Ich glaube diesen alten Mönchen. Wenn etwas nicht wiederholt wird, dann geht es nicht tief. Damit etwas in Fleisch und Blut übergeht, musst du es öfters und immer wieder machen. Das ist schon mit dem Fahrradfahren, dem Computerschreiben, dem Fußballspielen so. Wenn ich ein Gedicht oder Lied lerne, dann bleibt es mir nur auf Dauer im Kopf, wenn ich es von Zeit zu Zeit wiederhole. Und ich denke, noch mehr trifft das in religiösen Dingen zu. Wenn ich beten will, dann werde ich das auf Dauer nur lernen und auch Spaß daran haben, wenn ich es immer wieder tue. Gebete, die ich gern habe, öfters bete, die geben meinem Leben ein Stück Ruhe und sicheren Boden. Es steckt Erfahrung dahinter, wenn alle Religionen zum mehrmaligen Gebet am Tag – am Morgen, beim Essen, beim Schlafengehen – raten. Sie kennen den Menschen gut, seine Bequemlichkeit und Vergesslichkeit.
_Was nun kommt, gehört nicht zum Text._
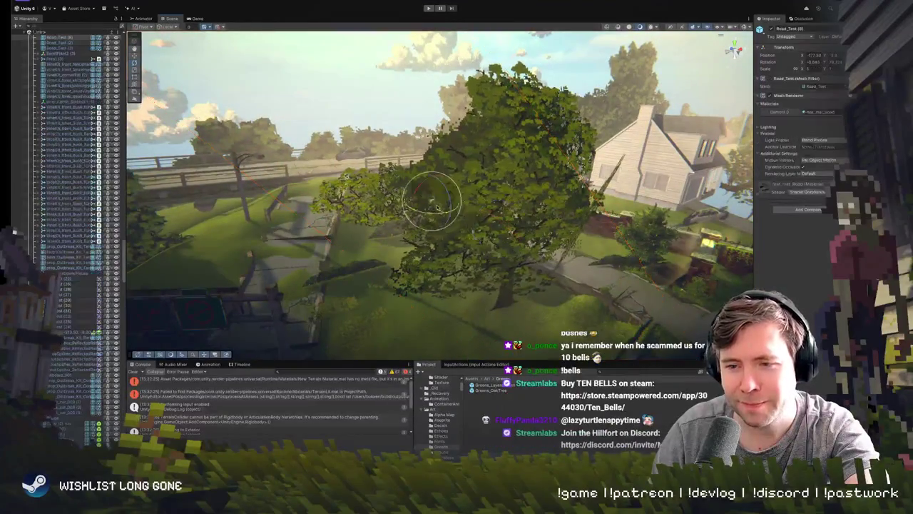
left_click(504, 308)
Wenn ich einen Gottesdienst nur ein paar Mal besuche, dann wir er für mich fremd und exotisch bleiben. Zu einem Ort des Nachdenkens über mich und mein Leben, zu einem Treffpunkt mit Menschen, die wie ich glauben und das sich auch gegenseitig zeigen möchten, zu einer Nahrung, die mir Kraft, Anregungen und Impulse gibt, kann er sich nur entwickeln, wenn ich in einer Regelmäßigkeit daran teilnehme. Sonst fühle ich mich irgendwie fremd oder das ganze wirkt auf mich sogar komisch.
Vom berühmten französischen Maler Francois Milet wird erzählt, dass er nach langer Zeit wieder einmal in sein Heimatdorf zurückkehrte. Er besuchte den Gottesdienst. Der Pfarrer, der zu seiner Kinderzeit im Dorf war und bei dem er zur Kommunion gegangen ist, war noch immer dort. Obwohl er schon alt und gebrechlich war, erkannte er den inzwischen berühmtgewordenen Maler noch. Nach der Kirche ging er auf ihn zu und meinte: „Francois liebst du die alten Psalmen noch so wie früher? Erinnerst du dich noch an ihre Worte, die wir so oft in dieser Kirche gebetet haben?“ Und der Maler gab zur Antwort: „Wie könnte ich sie jemals vergessen. Sie sind doch der Stoff, aus dem ich meine Bilder male!“
Liebe Kinder, sollte ich als alter Mann einer oder einem von euch später begegnen und einer von euch würde mir sagen: „Herr Pfarrer, das Wort, das ich mir zur Kommunion gewählt habe, das habe ich nie vergessen, das begleitet mich bis heute“, ich würde strahlen und glücklich sein.